__Work instructions__:
Rewrite the stretch from the line containing "In this example, most" through the line containing "filter, and you’ll", with "prospects" replaced by "targets" and everything else left unchanged.

BEGIN

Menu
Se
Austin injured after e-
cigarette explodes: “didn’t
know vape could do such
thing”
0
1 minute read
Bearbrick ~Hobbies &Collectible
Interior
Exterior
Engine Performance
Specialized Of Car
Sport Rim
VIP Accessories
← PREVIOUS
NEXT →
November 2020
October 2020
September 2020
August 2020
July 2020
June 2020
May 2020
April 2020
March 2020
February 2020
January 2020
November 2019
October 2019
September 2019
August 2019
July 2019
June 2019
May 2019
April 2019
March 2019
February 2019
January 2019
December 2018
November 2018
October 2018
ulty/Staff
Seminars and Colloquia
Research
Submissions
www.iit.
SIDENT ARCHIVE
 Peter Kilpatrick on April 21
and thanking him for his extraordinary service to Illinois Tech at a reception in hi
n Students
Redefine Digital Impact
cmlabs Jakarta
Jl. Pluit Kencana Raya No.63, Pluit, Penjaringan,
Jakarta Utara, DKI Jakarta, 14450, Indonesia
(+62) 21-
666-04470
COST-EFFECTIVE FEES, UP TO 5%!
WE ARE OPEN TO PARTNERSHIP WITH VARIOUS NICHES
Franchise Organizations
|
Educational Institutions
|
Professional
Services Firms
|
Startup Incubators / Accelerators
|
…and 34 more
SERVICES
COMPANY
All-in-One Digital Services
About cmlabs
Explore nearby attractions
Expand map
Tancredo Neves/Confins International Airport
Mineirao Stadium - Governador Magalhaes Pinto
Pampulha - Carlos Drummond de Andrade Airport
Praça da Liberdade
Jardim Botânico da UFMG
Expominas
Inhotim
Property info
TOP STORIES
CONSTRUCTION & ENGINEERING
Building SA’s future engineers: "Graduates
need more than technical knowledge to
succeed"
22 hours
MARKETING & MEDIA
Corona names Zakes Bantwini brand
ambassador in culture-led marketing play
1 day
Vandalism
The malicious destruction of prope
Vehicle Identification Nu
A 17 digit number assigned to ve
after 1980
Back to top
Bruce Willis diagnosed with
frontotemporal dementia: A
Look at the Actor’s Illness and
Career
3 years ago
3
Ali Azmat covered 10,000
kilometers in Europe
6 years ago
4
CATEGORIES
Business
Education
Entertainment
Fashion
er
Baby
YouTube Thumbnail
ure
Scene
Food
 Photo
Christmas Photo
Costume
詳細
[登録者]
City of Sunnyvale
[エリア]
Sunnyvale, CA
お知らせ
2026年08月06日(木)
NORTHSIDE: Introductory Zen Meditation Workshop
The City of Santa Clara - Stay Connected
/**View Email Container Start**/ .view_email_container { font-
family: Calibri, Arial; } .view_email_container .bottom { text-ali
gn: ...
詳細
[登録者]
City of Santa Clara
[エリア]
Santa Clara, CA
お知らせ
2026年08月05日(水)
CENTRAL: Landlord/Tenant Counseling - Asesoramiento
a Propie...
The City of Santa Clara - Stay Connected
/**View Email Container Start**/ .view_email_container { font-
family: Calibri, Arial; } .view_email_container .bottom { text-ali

END
BEGIN

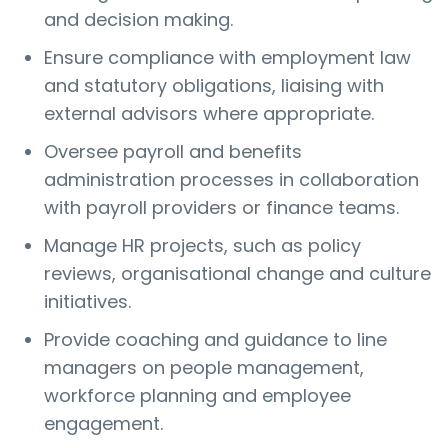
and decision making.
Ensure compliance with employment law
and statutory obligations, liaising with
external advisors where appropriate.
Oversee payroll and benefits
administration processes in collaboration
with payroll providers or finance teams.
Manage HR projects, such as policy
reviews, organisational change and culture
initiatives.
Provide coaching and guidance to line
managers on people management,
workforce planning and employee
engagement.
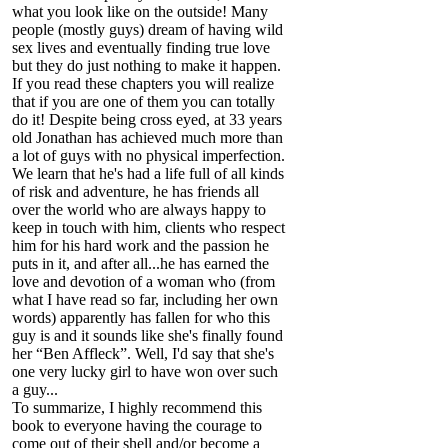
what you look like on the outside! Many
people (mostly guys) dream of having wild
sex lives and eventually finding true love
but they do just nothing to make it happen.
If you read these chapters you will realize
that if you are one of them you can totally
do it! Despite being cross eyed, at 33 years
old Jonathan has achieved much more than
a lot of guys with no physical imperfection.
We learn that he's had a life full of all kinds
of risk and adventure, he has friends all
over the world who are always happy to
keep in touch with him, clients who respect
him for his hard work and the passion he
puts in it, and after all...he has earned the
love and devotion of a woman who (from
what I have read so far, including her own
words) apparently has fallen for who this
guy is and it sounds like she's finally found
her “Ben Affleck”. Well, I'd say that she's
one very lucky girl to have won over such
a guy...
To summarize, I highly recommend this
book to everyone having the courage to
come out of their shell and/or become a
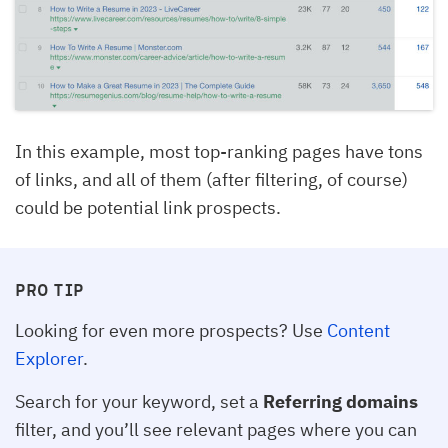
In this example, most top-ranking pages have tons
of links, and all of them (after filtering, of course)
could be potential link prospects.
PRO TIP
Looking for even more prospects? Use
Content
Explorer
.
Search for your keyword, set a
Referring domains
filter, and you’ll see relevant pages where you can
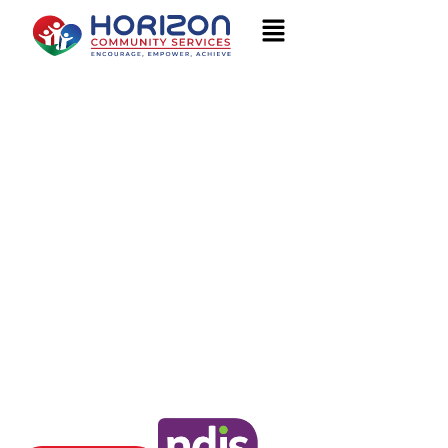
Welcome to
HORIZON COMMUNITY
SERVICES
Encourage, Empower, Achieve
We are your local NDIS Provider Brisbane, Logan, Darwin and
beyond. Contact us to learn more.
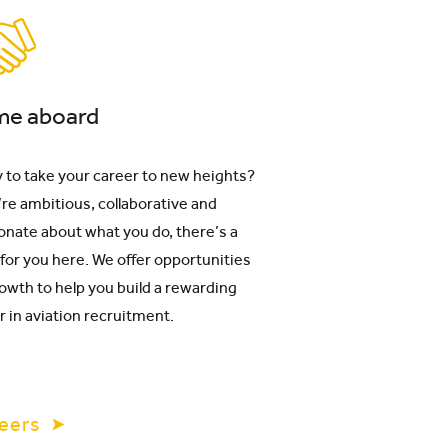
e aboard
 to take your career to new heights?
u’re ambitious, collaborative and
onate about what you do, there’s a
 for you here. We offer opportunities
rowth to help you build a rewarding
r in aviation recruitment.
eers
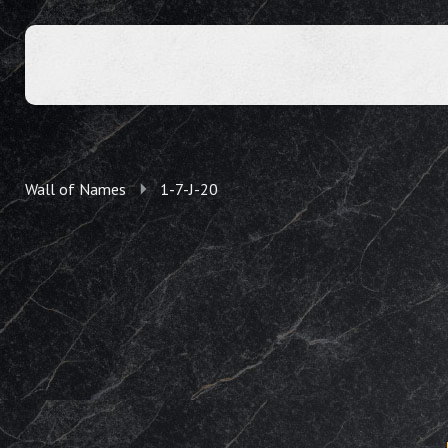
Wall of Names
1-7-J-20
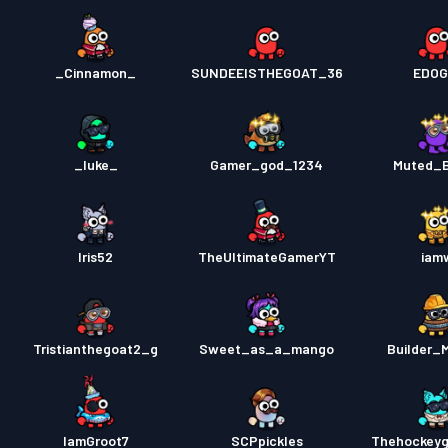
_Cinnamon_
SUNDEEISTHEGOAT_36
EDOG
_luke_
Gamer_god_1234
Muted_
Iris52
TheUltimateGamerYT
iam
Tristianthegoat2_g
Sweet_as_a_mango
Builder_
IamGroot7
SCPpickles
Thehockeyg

END
BEGIN

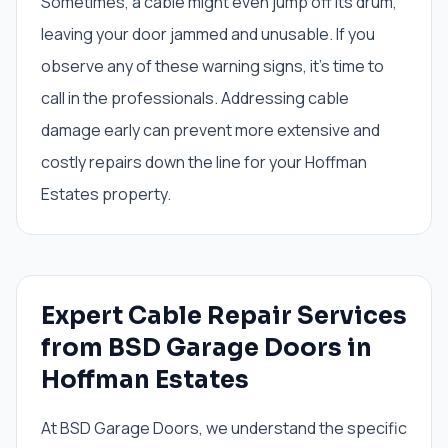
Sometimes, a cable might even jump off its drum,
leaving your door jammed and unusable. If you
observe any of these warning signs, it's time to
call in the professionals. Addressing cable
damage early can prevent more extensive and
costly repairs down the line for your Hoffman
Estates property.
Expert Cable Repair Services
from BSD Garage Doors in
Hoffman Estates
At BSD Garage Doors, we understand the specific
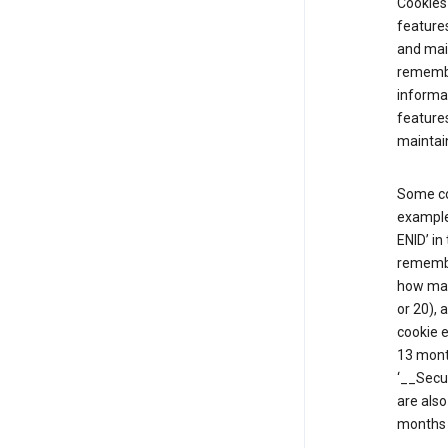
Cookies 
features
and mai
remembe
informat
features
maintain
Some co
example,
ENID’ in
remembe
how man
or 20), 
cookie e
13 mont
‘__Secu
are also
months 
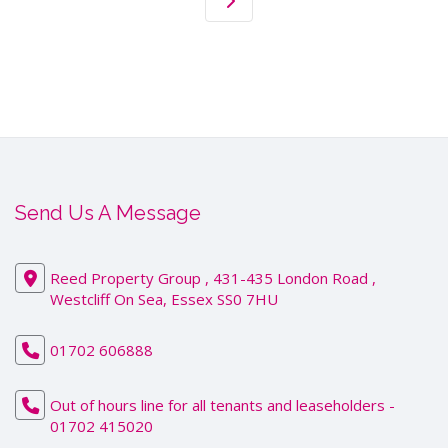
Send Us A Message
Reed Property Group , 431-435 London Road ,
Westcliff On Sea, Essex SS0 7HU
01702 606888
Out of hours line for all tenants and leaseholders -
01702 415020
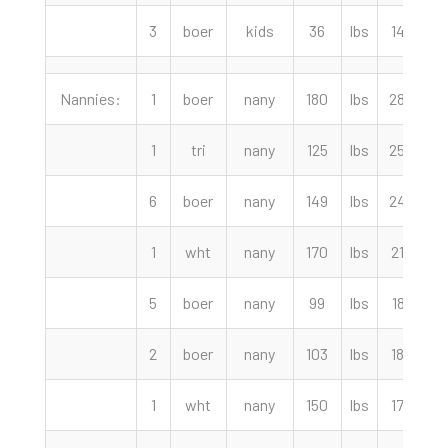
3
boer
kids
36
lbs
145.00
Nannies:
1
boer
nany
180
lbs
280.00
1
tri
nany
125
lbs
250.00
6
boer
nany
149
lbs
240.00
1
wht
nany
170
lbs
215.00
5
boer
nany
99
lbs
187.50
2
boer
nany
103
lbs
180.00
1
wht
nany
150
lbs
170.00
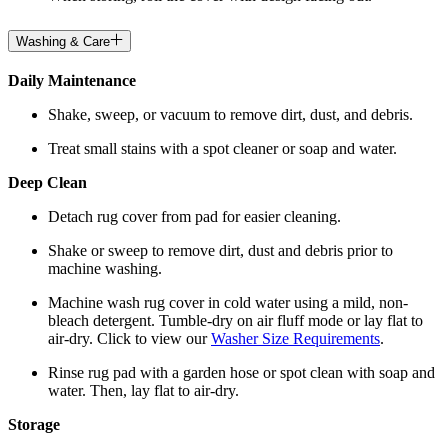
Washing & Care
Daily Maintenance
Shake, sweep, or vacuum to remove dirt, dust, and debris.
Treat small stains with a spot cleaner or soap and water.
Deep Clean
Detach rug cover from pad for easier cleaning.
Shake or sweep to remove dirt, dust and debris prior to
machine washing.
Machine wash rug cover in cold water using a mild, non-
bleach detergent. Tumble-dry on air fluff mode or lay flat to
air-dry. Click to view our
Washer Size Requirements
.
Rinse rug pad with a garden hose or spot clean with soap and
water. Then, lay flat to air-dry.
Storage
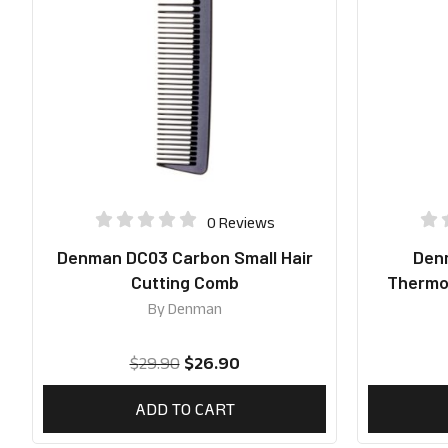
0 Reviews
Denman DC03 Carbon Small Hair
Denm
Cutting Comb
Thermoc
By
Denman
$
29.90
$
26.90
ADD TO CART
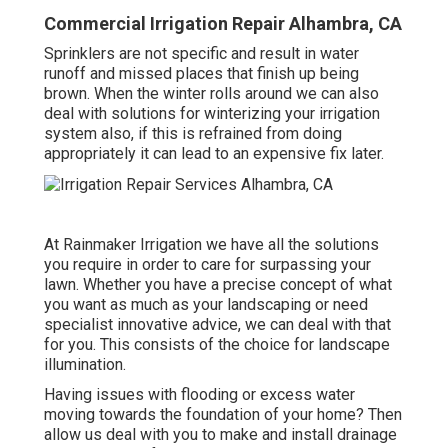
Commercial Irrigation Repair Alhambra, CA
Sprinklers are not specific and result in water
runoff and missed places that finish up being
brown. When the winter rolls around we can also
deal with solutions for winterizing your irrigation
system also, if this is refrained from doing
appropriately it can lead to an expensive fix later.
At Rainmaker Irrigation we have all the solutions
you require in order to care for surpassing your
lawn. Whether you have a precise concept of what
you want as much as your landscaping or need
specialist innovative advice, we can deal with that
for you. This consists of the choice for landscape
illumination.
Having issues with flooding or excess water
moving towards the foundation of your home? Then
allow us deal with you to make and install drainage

END

__Response__:
In this example, most top-ranking pages have tons
of links, and all of them (after filtering, of course)
could be potential link targets.
PRO TIP
Looking for even more targets? Use
Content
Explorer
.
Search for your keyword, set a
Referring domains
filter, and you’ll see relevant pages where you can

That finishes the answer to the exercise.